By contrast, the politics of the regime are well described, including its attempts to escape Soviet tutelage. When Erich Honecker disagreed with Brezhnev over the G.D.R.’s desire for a rapprochement with the Federal Republic (nationality counts for something, even for a Marxist), Brezhnev brutally reminded him that, were it not for Soviet troops, his country would not even exist.
There is an interesting parallel between the situation of the G.D.R. in the late 1980s and the reunited Germany of the 2020s. Much of East German industry depended on imports of cheap Soviet oil, when the Soviets, themselves in deep economic straits, said that they could no longer supply it because they needed to sell it on the world market at the highest price they could get. This caused a severe economic crisis in the G.D.R., increasing discontent. The parallels with the situation of the Federal Republic after the invasion of Ukraine are not exact but are nonetheless interesting.
The author’s honorable aim is to remember the lives and rescue the past of those who lived in the G.D.R., as her parents did:
There were tears and anger, and there was laughter and pride.
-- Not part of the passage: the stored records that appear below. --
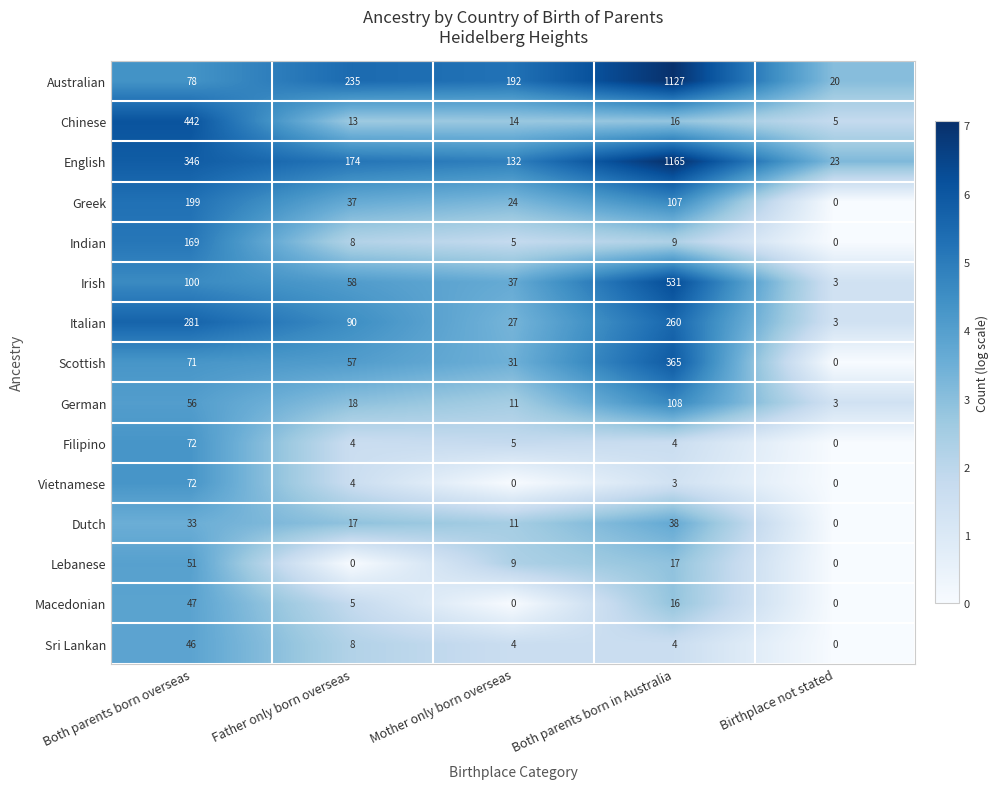

How many series are shown in this chart?

15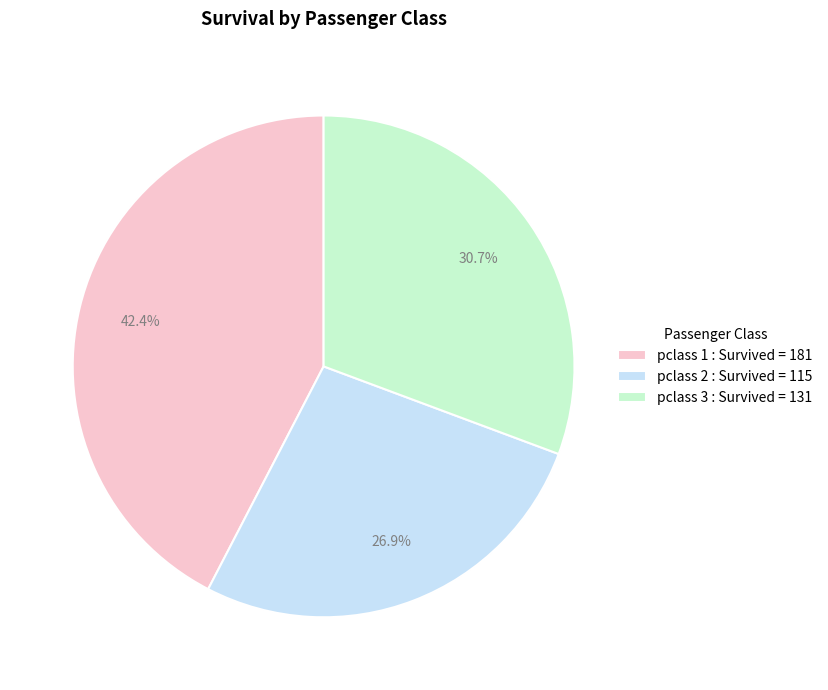

Which category has the smallest portion of the pie?

pclass 2 : Survived = 115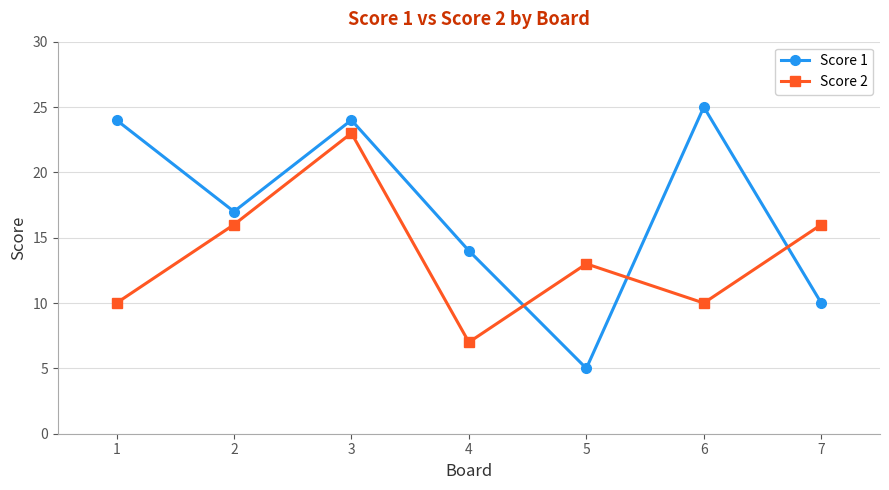

Is the value of Score 2 at 1 greater than the value of Score 1 at 3?

No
The citizens of the G.D.R. lived, loved, worked and grew old. They went on holidays, made jokes about their politicians and raised their children.
But this could have been written about Nazi Germany, at least until the apocalypse that its leaders brought about. It is true of practically all regimes. It is surely not what was most distinctive about the G.D.R.
Theodore Dalrymple is a retired doctor who spent many years working in prisons. He has written many books, the latest being Buried But Not Quite Dead: Forgotten Writers of Père Lachaise. He lives between Britain and France.